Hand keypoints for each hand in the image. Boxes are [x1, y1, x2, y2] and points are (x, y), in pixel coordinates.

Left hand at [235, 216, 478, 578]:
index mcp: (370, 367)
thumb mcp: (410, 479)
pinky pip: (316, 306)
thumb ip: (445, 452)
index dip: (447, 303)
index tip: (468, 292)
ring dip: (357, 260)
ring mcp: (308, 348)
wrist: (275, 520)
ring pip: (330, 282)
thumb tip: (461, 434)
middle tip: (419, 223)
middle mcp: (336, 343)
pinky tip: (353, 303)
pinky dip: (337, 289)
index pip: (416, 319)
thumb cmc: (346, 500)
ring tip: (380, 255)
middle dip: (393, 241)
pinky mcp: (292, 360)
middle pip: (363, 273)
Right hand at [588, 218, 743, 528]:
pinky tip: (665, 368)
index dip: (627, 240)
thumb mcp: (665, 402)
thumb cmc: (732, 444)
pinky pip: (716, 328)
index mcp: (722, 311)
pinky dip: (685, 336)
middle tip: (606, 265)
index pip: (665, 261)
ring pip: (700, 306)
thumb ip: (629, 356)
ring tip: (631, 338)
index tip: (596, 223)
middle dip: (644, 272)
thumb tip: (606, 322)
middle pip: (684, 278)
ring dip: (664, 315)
....
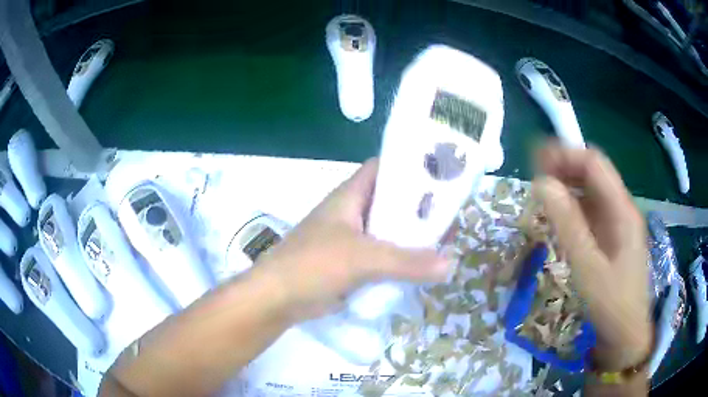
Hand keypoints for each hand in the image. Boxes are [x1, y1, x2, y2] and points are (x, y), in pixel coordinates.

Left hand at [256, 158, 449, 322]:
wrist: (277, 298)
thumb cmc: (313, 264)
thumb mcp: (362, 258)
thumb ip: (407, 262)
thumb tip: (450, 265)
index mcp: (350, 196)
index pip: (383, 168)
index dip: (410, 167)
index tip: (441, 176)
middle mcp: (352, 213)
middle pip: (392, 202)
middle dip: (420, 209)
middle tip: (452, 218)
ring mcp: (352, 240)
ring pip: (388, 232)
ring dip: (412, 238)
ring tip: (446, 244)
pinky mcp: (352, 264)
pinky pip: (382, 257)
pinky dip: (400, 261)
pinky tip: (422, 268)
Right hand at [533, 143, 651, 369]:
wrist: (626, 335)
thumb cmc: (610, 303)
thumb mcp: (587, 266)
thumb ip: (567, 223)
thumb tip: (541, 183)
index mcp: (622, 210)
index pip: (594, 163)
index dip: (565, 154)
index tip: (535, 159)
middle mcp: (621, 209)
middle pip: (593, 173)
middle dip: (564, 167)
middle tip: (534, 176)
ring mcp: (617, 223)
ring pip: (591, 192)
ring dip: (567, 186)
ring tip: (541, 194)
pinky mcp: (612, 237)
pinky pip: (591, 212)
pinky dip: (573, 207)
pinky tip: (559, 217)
....
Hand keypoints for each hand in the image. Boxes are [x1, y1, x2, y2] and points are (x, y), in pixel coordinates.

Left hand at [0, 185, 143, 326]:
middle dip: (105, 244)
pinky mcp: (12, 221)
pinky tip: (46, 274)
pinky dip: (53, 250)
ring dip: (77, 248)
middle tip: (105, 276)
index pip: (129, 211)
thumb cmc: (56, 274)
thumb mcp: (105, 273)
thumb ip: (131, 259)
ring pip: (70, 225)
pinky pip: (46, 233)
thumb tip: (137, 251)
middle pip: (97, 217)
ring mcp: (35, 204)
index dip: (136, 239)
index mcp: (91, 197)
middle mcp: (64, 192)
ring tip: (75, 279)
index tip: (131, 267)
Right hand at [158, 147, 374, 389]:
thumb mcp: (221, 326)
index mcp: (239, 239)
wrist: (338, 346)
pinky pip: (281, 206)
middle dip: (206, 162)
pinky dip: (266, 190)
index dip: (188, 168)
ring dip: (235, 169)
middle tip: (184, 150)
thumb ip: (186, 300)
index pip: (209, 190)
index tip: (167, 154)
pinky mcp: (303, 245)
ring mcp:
....
Activity: From the entries above, extract every line where the word "Left" appears.

Written solution:
Left hand at [235, 216, 478, 578]:
Left hand at [256, 158, 449, 322]:
Left hand at [0, 185, 143, 326]:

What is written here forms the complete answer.